A hearth of lightly baked sediments that contains the bones of fish and a small marsupial and is associated with a scatter of stone tools struck from the same block of raw material.

This unique record offers insights into the strategies used to settle an initially unpeopled and unfamiliar landscape. It also helps illuminate the technological, economic and social strategies that people devised to accommodate the long-term and dramatic changes in landscape and environment that were initiated within a few thousand years of people's arrival in the area.

The history of the Willandra region is being established by mapping distinctive layers of sediment laid down under different conditions and by establishing their age. Information about past environments is obtained from a variety of sources including stable isotope analysis of fish ear bones and mussel shells and the suite of animal bones found in both the dune sediments and archaeological sites.

Project Personnel

Dr Nicola Stern from the Archaeology Program at La Trobe University is coordinating the project and the archaeological research. Professor Colin Murray-Wallace, from the School of Environmental Sciences at the University of Wollongong, is documenting the depositional history of key lakes in the system and undertaking Amino Acid Racemization of emu eggshell and freshwater bivalves. Dr Kathryn Fitzsimmons from the Max Planck Institute for Human Evolutionary Studies in Leipzig, is an arid-land geomorphologist and OSL dating specialist who is establishing the chronological framework for the lakes being studied and documenting the context of the archaeological traces. Daryl Pappin, a member of the Mutthi Mutthi tribe, is the Project's Cultural Heritage Officer, responsible for systematic monitoring of the sites located during the archaeological foot surveys. Mungo National Park Discovery Rangers and student volunteer participate in the archaeological foot surveys. Elders from the Elders Council of the Two Traditional Tribal of the Willandra Lakes World Heritage Area accompany the researchers throughout the fieldwork to provide advice about issues of cultural sensitivity and to discuss research priorities.

The research is by funded by the Australian Research Council and supported by La Trobe University, the University of Wollongong, the Max Planck Institute for Human Evolutionary Studies, the New South Wales Department of Environment, Climate Change and Water and the Willandra Lakes World Heritage Area.

For more information: Nicola Stern, Archaeology Program, La Trobe University, + 61 3 9479 2429, n.stern@latrobe.edu.au

A 1.25 km grid system has been established for the Mungo Basin (left). Each 1.25 km grid square is divided into 50m x 50m grid squares that provide a framework for the systematic foot survey of the Mungo lunette (centre). The corners of each grid square are located on the ground using a GPS (right).

Discovery Rangers from Mungo National Park and student volunteers from La Trobe University systematically comb a 50x50m grid square looking for traces of past human activity preserved in the lunette sediments.

Each fireplace, midden or scatter of stone tools is documented in some detail: attributes describing their location, geological setting and content are recorded in the field using palm top computers.

Daryl Pappin, the Project's Cultural Heritage Officer, takes standardized images of hearths and middens and stone artefact scatters, to aid the monitoring of sites.
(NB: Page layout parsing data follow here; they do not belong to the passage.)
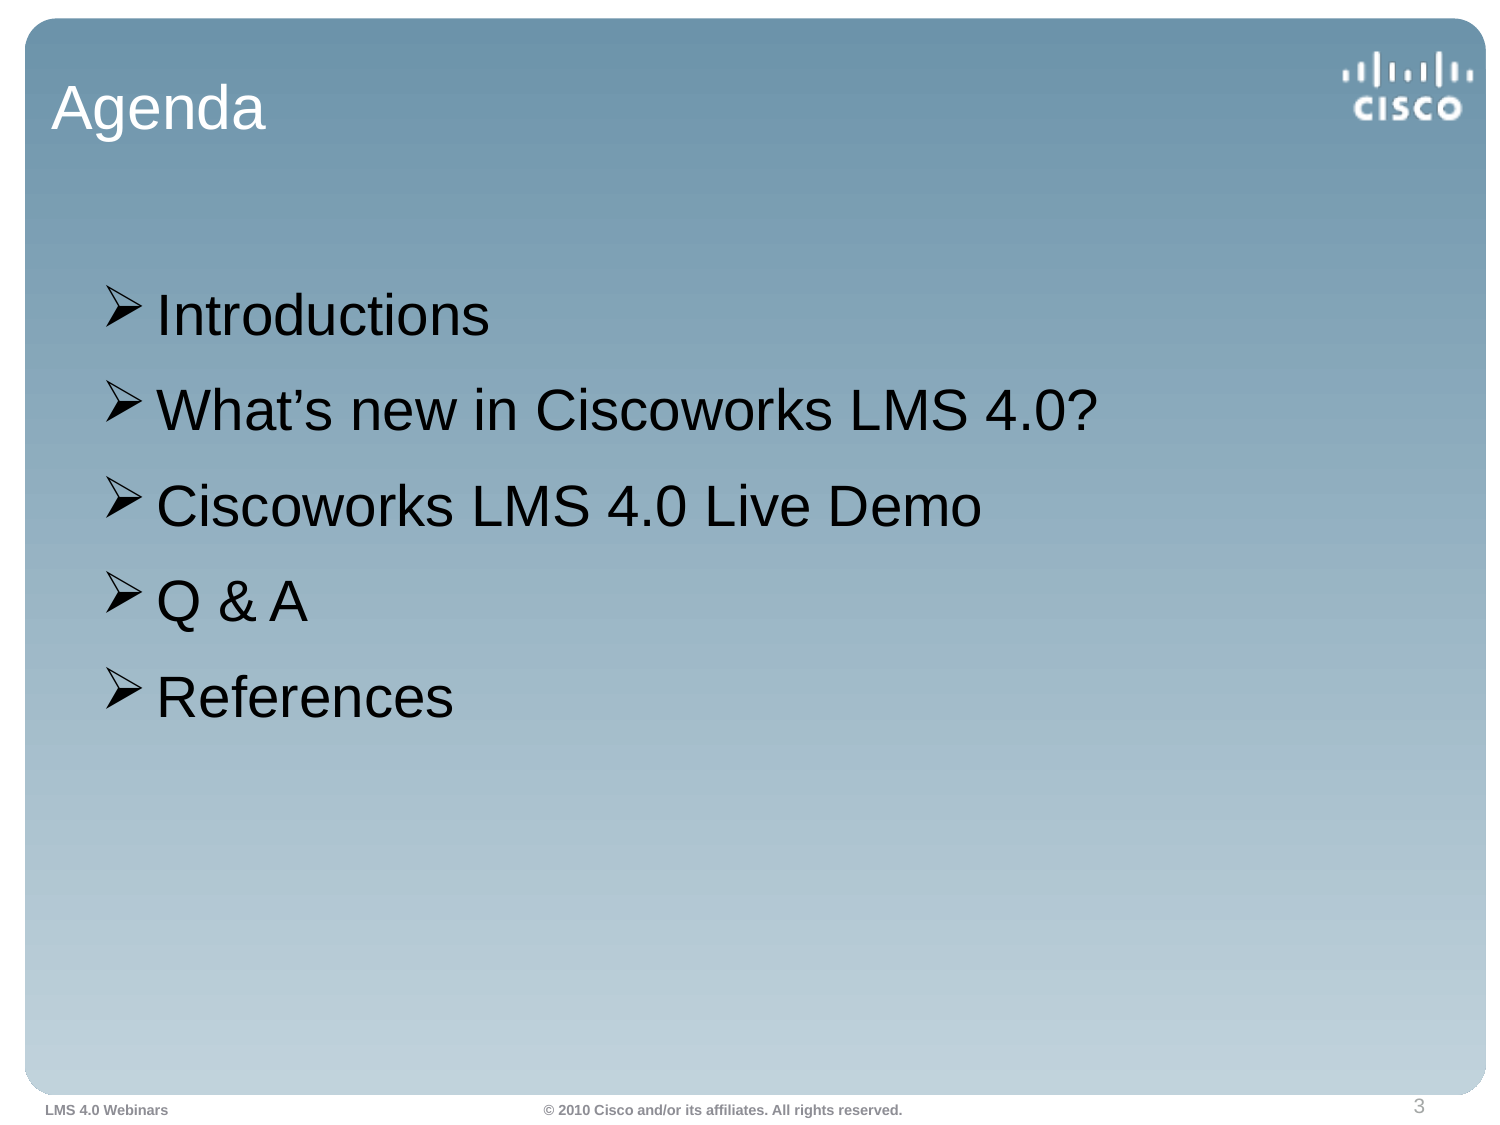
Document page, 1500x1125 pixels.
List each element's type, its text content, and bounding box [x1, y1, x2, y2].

title Agenda [37, 32, 1476, 151]
list Introductions What’s new in Ciscoworks LMS 4.0? Ciscoworks LMS 4.0 Live Demo Q & A References [87, 274, 1451, 1063]
picture [1312, 27, 1500, 150]
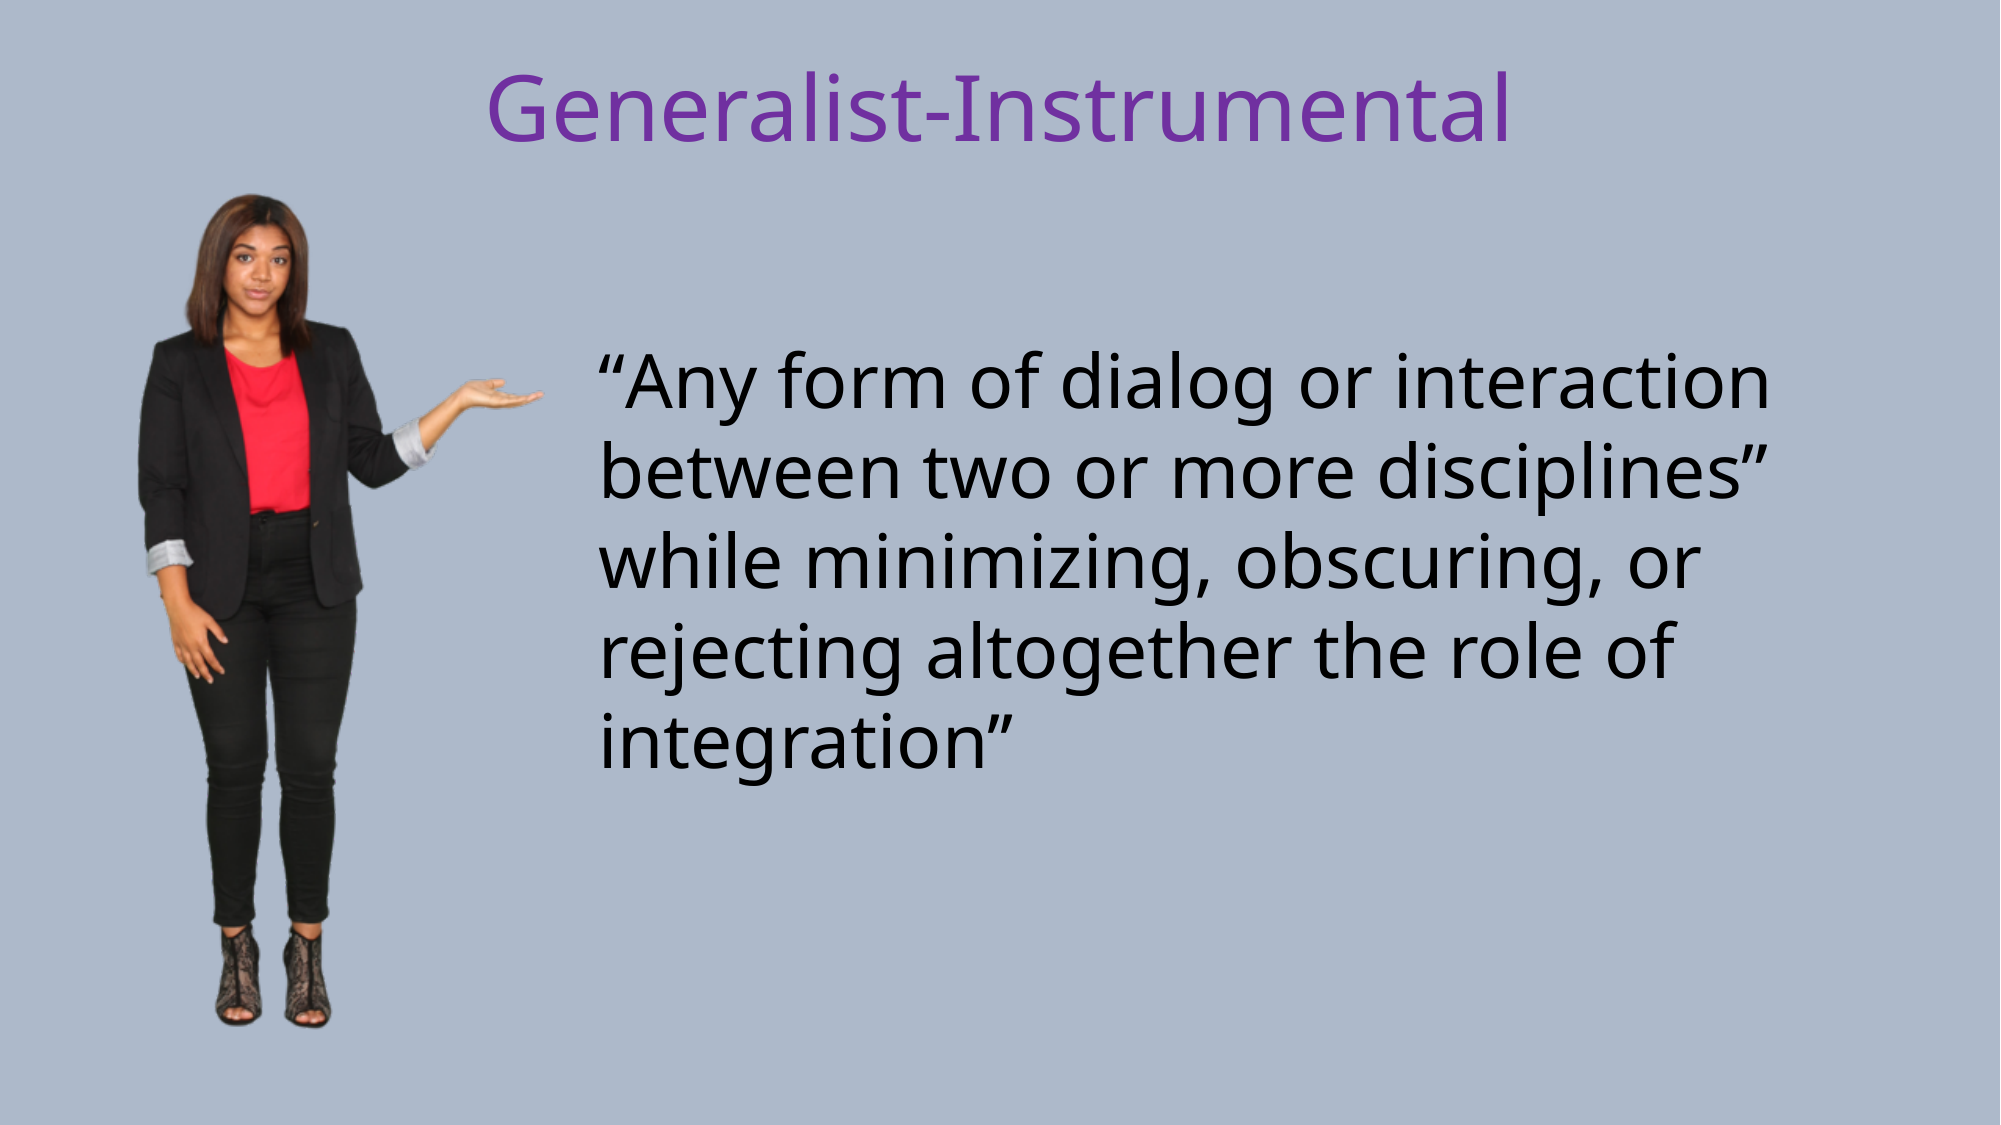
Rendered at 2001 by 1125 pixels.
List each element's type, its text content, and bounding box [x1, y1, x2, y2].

title Generalist-Instrumental [137, 3, 1863, 221]
text_box “Any form of dialog or interaction between two or more disciplines” while minimizing, obscuring, or rejecting altogether the role of integration’’ [583, 326, 1946, 792]
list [137, 189, 546, 1031]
Systematic monitoring allows continual assessment of the impact of erosion on features recorded during the foot surveys. This provides Elders with the critical information needed to make decisions about when and how to recover features before the information they contain is irretrievably lost to erosion.

Selected fireplaces, middens and artefact clusters are studied in detail to build a picture of the economic and technological strategies that people devised to accommodate longterm changes in landscape and environment.